The exchanges in 1977 initiated a 38-year partnership to study and learn from US soybean, aquaculture and livestock production, research and growth.

Zhang Xiaoping, director of the US Soybean Export Council Greater China

"The exchanges in 1977 initiated a 38-year partnership to study and learn from US soybean, aquaculture and livestock production, research and growth."

Guangming Pig Farm in South China's Guangdong province teamed up with the Singapore office of the American Soybean Association, the US Soybean Export Council's predecessor, and Don Bushman, a notable nutrition professional, to develop soybean feed formulations in the early 1980s.

With the new formulations providing promising results, soybean-based feed became a more viable option for pig farmers in China, resulting in the feed businesses booming in southeastern coastal areas.

And it wasn't just the pig farming industry that benefited from cooperation with the US Soybean Export Council, with efforts ramped up in the poultry sector to provide expertise and help train more professionals for the modernization of China's poultry industry.

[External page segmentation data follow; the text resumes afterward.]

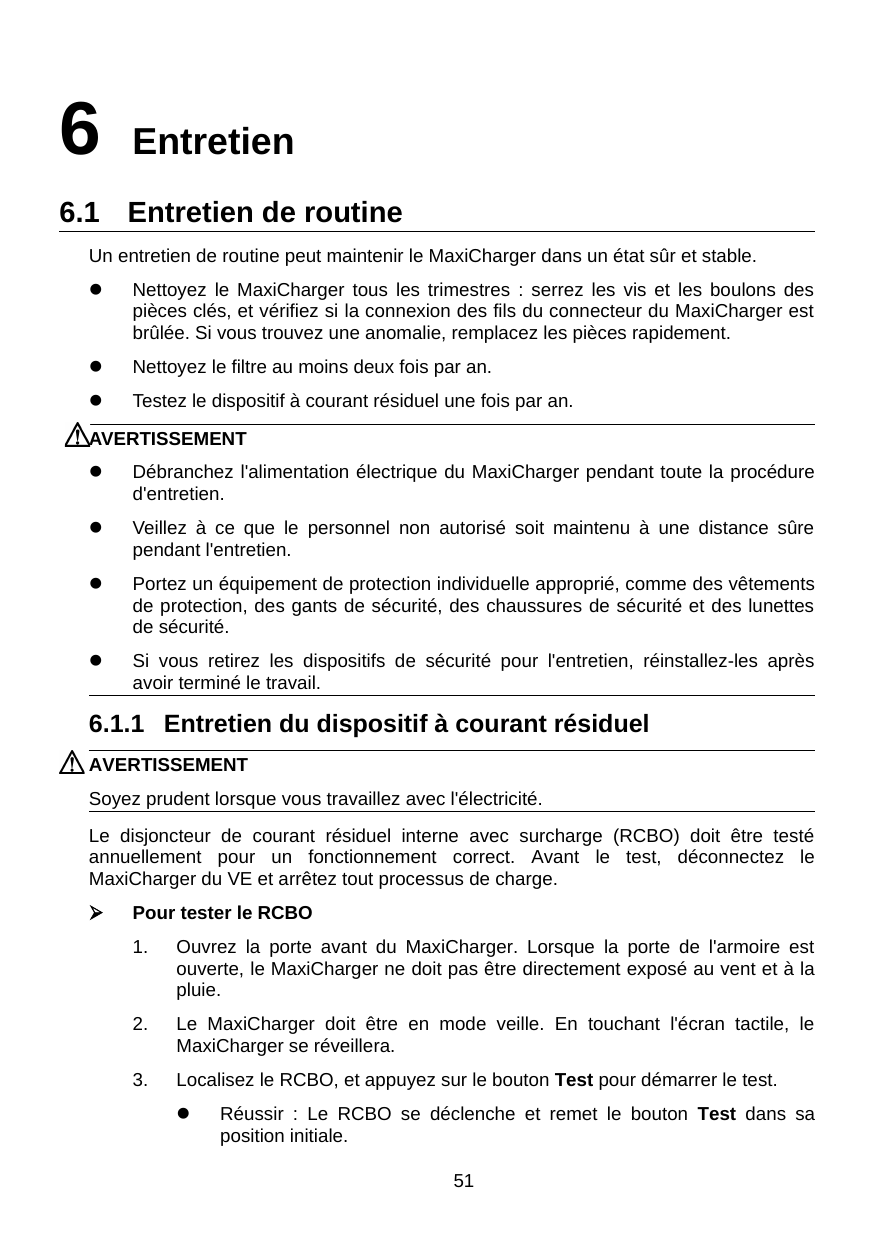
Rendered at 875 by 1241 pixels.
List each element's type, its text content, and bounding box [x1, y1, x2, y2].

picture [59, 750, 85, 774]
text Le disjoncteur de courant résiduel interne avec surcharge (RCBO) doit être testé annuellement pour un fonctionnement correct. Avant le test, déconnectez le MaxiCharger du VE et arrêtez tout processus de charge. [89, 824, 815, 889]
list Si vous retirez les dispositifs de sécurité pour l'entretien, réinstallez-les après avoir terminé le travail. [89, 647, 815, 695]
text Soyez prudent lorsque vous travaillez avec l'électricité. [89, 784, 815, 811]
subtitle Entretien du dispositif à courant résiduel [89, 709, 815, 738]
picture [64, 422, 91, 447]
text AVERTISSEMENT [89, 425, 815, 449]
list Le MaxiCharger doit être en mode veille. En touchant l'écran tactile, le MaxiCharger se réveillera. [132, 1013, 815, 1056]
text AVERTISSEMENT [89, 751, 815, 775]
list Réussir : Le RCBO se déclenche et remet le bouton Test dans sa position initiale. [176, 1103, 815, 1146]
list Pour tester le RCBO [89, 902, 815, 923]
subtitle Entretien de routine [59, 195, 815, 231]
list Portez un équipement de protection individuelle approprié, comme des vêtements de protection, des gants de sécurité, des chaussures de sécurité et des lunettes de sécurité. [89, 570, 815, 638]
list Testez le dispositif à courant résiduel une fois par an. [89, 390, 815, 412]
list Veillez à ce que le personnel non autorisé soit maintenu à une distance sûre pendant l'entretien. [89, 514, 815, 560]
text Un entretien de routine peut maintenir le MaxiCharger dans un état sûr et stable. [89, 244, 815, 266]
list Ouvrez la porte avant du MaxiCharger. Lorsque la porte de l'armoire est ouverte, le MaxiCharger ne doit pas être directement exposé au vent et à la pluie. [132, 936, 815, 1001]
list Débranchez l'alimentation électrique du MaxiCharger pendant toute la procédure d'entretien. [89, 458, 815, 504]
list Nettoyez le MaxiCharger tous les trimestres : serrez les vis et les boulons des pièces clés, et vérifiez si la connexion des fils du connecteur du MaxiCharger est brûlée. Si vous trouvez une anomalie, remplacez les pièces rapidement. [89, 278, 815, 343]
subtitle Entretien [59, 84, 815, 170]
list Nettoyez le filtre au moins deux fois par an. [89, 356, 815, 377]
list Localisez le RCBO, et appuyez sur le bouton Test pour démarrer le test. [132, 1069, 815, 1090]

The activities included more than 70 seminars on and training in breeding, nutrition, management, biosecurity, feed additives and breeding.

According to Zhang, before the introduction and promotion of US soybean industry practices, only a few of farmers in China had the idea of some products and production practices that are key to increasing profitability and efficiency, such as using corn-soymeal rations, full-fat soybean meal, de-hulled soybean meal and low-volume high-density cage aquaculture.

Statistics show that China's aquaculture production increased from 1.35 million tons in 1980 to more than 38 million tons in 2010.

Representatives of the US soybean industry held feeding demonstrations in China to share information on how to take advantage and make the most of the feed, such as using extruded pellets.

These technologies are examples of how the US soybean industry has been contributing to China's food safety, said Jim Sutter, CEO of the US Soybean Export Council.

Looking ahead, with achievements made by the partnership among Chinese and US livestock nutritionists, production specialists and industry leaders, the US Soybean Export Council will continue to partner with China to further improve both sides' research and innovation in soybeans.